The smart factory of the future will use sensors to gather information and then take actions based on that information. The machines will recognize the character of a workpiece and adjust their actions to meet the task. They’ll get information about the operator’s native language and provide appropriate communication. They’ll get alerts about needed maintenance and convey that information to the right operators.
But none of these actions will be autonomous. The machinery won’t whimsically decide to make a new product or choose a packaging option based on its personal tastes. The machines will just be doing what they’re told.
Why not have autonomous machinery?
San Fransisco now has semi-autonomous delivery robots taking food along the sidewalks, and the city Supervisor, Norman Yee, wants to ban them before they start causing trouble. The city government first tried to come up with ways to regulate the robots, but couldn’t come up with any reasonable regulations. So the solution is to make a regulation that says they can’t be on the sidewalks at all.

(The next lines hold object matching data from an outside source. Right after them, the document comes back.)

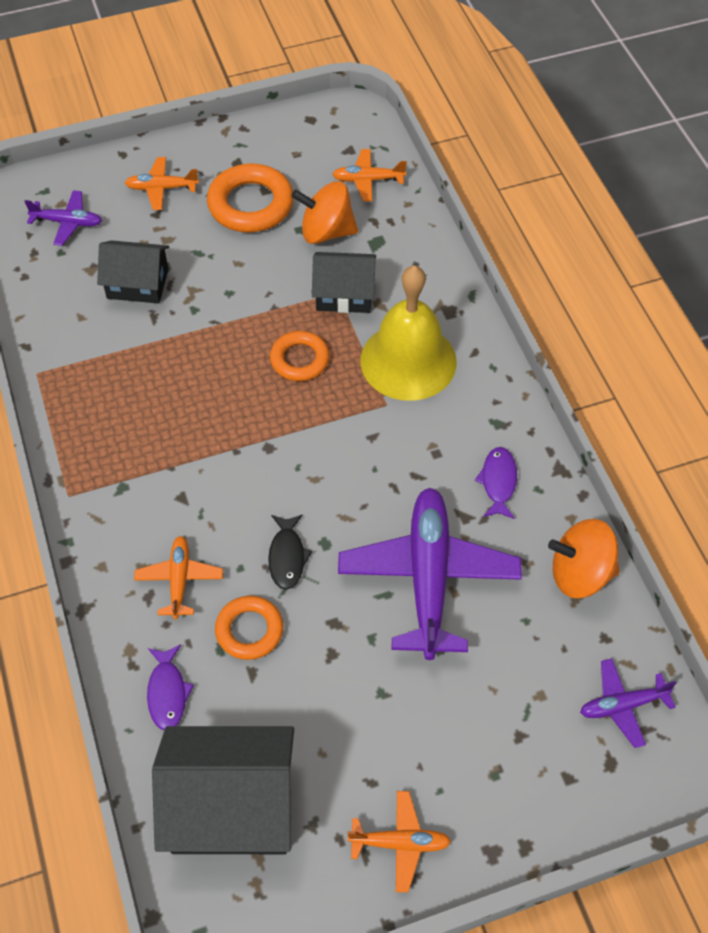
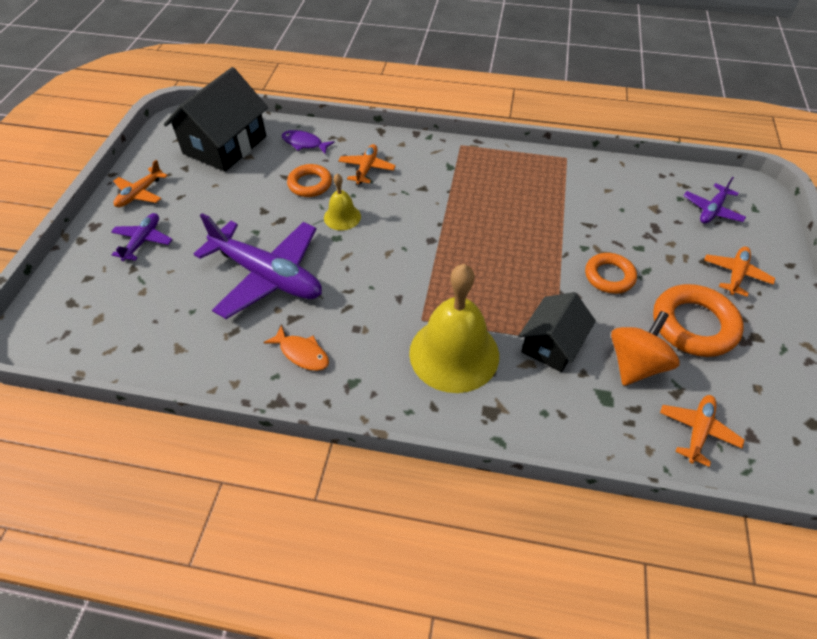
camera: 120 degrees right, 5 degrees down
(138, 283) = (627, 226): black house -> none
(179, 580) = (367, 169): orange plane -> orange plane turned 105 degrees counterclockwise
(287, 557) = (342, 217): black fish -> yellow bell
(300, 359) = (498, 287): orange ring -> orange ring (609, 276)
(498, 482) = (302, 353): purple fish -> orange fish
(580, 573) = (191, 361): orange spinning top -> none
(622, 705) = (91, 330): purple plane -> purple plane (143, 241)

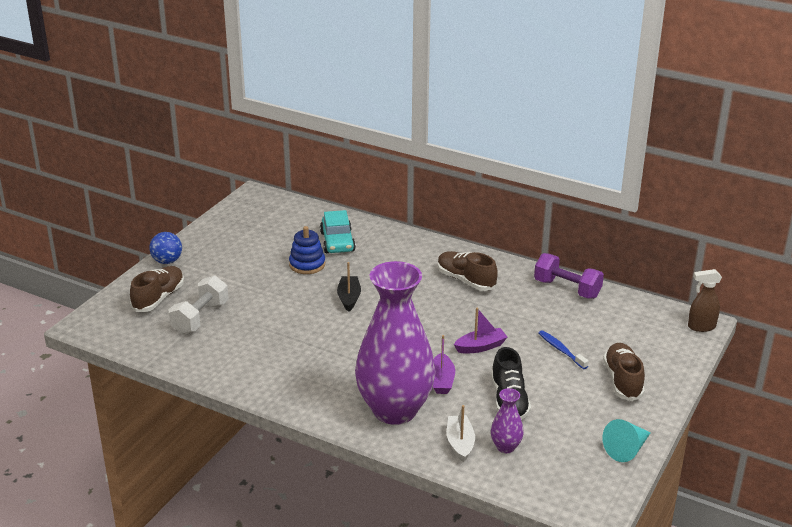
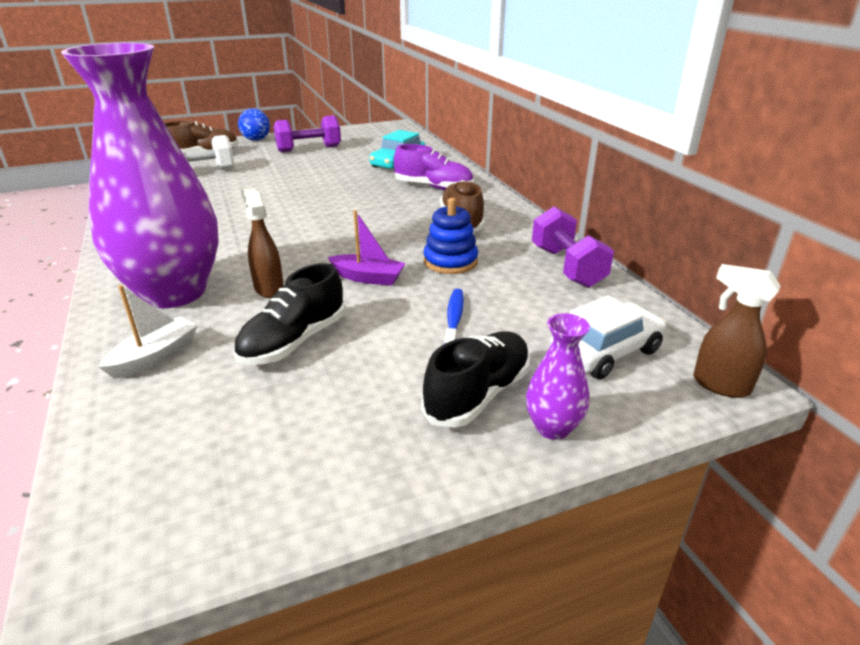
camera: 40 degrees right, 0 degrees up
(237, 254) = (309, 149): none -> purple dumbbell
(307, 264) = (344, 169): blue stacking toy -> blue stacking toy (450, 261)
(349, 298) = (329, 198): black boat -> none
(401, 256) = (433, 187): none -> purple shoe
(441, 380) = (269, 289): purple boat -> brown spray bottle
(505, 447) = (187, 390): purple vase -> purple vase (552, 428)
(622, 381) = (478, 394): brown shoe -> black shoe
(627, 449) = (321, 496): turquoise cone -> none
(644, 333) = (605, 352): none -> white car

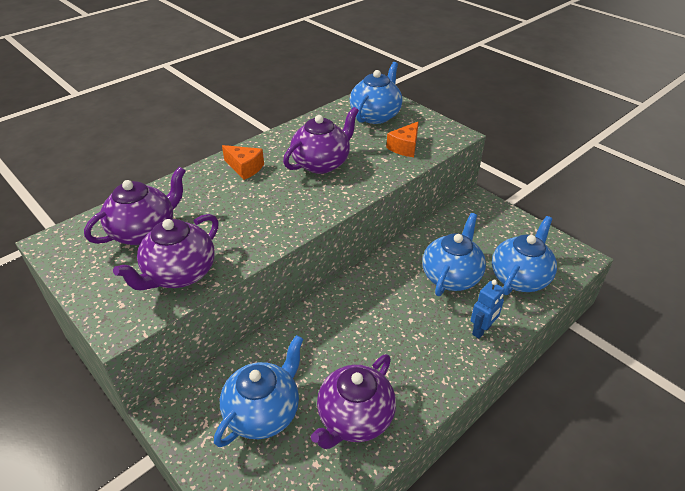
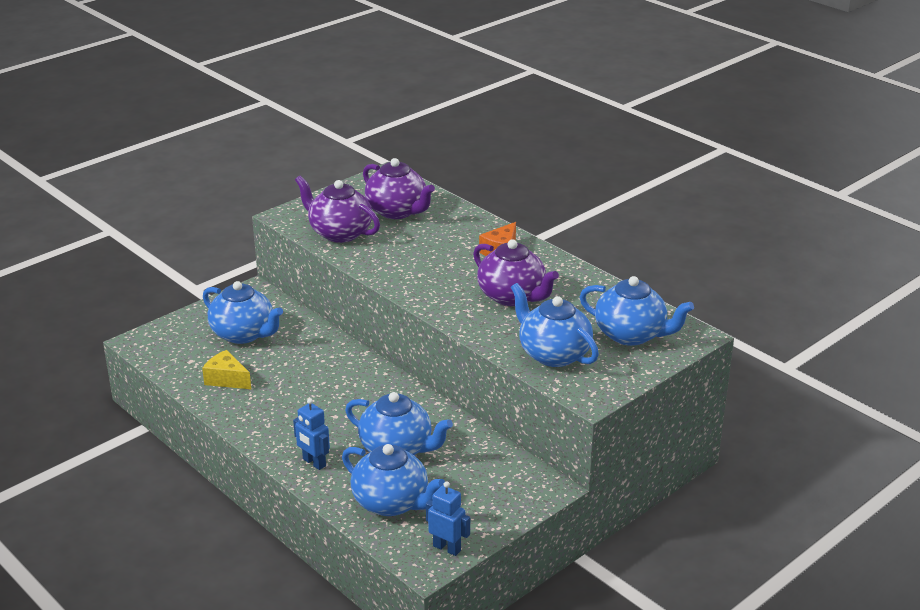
camera: 90 degrees right, 10 degrees down
(354, 418) = (226, 379): purple teapot -> yellow cheese
(405, 147) = (553, 354): orange cheese -> blue teapot
(559, 247) = (447, 548): none -> blue robot

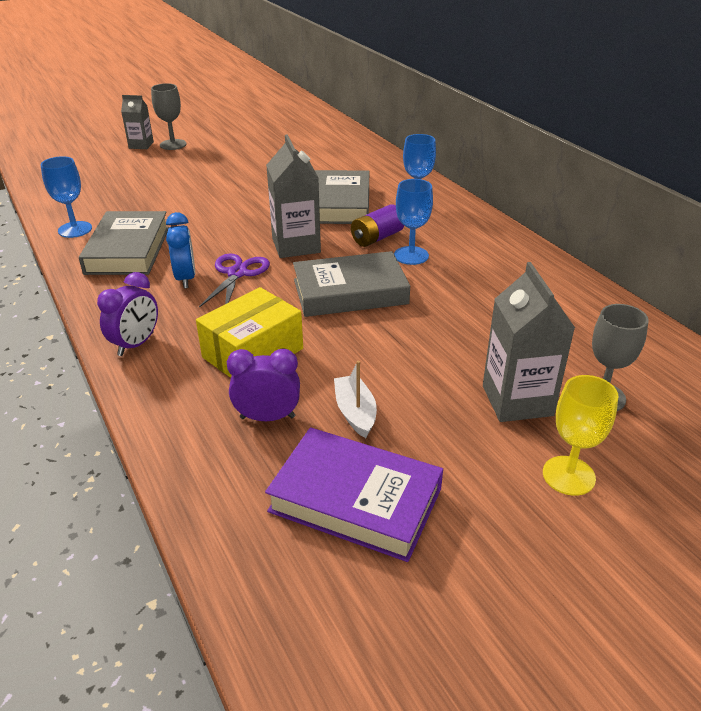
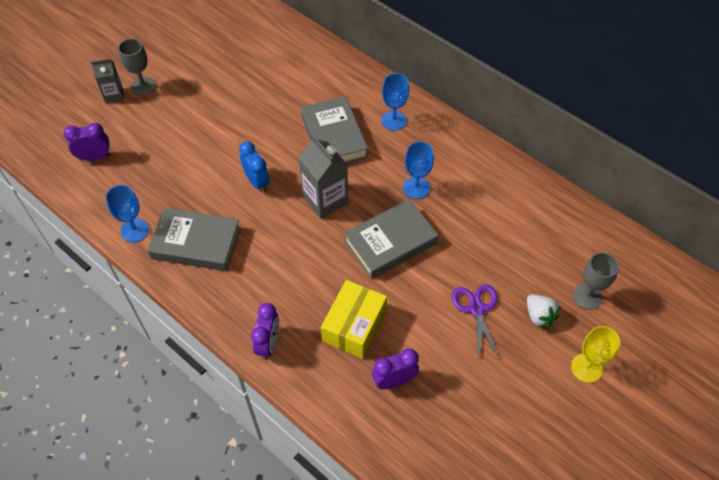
camera: 20 degrees left, 20 degrees up
(86, 177) = (95, 157): none -> purple clock
(128, 250) = (196, 243): grey book -> grey book turned 60 degrees counterclockwise
(186, 278) = (262, 263): blue clock -> blue clock (257, 181)
(237, 273) = (298, 246): purple scissors -> purple scissors (477, 309)
(355, 412) = (446, 358): white boat -> none
(355, 499) = (477, 427): purple book -> none
(377, 238) = (382, 173): purple battery -> none
(517, 400) = (539, 316): grey carton -> white strawberry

And that encapsulates the problem. Those robots are just semi-automatic — they have a human chaperone walking alongside them, like early automobiles. Even so, it’s hard to trust them, because we don’t know what they might do. City administrators are imagining crushed toes and toppled senior citizens, but we can imagine kids deciding to take a ride on one of these robots, or hackers confusing them and sending them on alternate pathways. We can imagine a lot of things.
People tend to react emotionally to robots. The more autonomous they seem, the more we treat them like people, or at least dogs. People get irritated by the semi-autonomous food delivery vehicles. They also get fascinated by them. Some news stories have described these fairly utilitarian boxes with wheels as “adorable.” So, even if the programming of food and package delivery vehicles continues to improve significantly, there’s still lots of room for highly unpredictable human behavior.

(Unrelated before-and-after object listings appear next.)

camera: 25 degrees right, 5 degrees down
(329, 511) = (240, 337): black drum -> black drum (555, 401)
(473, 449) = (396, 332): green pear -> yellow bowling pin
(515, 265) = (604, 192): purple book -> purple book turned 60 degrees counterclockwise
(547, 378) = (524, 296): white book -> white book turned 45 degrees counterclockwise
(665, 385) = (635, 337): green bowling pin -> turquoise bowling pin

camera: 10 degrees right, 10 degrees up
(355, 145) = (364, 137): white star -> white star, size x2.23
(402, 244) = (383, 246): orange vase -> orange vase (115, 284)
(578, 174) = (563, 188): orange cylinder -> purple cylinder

In an industrial situation, there’s less room for error. There’s plenty more potential danger.
Smart, or autonomous?
And smart doesn’t always go along with autonomous. You can get stupid autonomous machines and smart machines that are not autonomous. Add in connectivity among machines and you’re looking at a complex situation.

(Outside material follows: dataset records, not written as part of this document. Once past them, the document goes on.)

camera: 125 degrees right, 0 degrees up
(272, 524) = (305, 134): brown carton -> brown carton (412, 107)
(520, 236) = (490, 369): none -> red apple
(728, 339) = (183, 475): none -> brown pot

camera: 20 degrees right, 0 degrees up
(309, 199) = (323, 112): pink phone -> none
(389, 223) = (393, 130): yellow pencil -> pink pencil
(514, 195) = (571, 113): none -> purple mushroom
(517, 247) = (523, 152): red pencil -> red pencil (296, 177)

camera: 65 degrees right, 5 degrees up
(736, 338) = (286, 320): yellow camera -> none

Machine learning, increased human ability to make changes in industrial machines, and connections among industrial machines mean that the origial machine maker can’t be fully responsible for safety. Even machines that aren’t autonomous are open to change.
In an industrial setting, banning robots isn’t the solution. It’s time to standardize safety protocols and think differently about how to keep machines and people safe in a changing environment. That’s up to us humans, since we’re both smart and autonomous.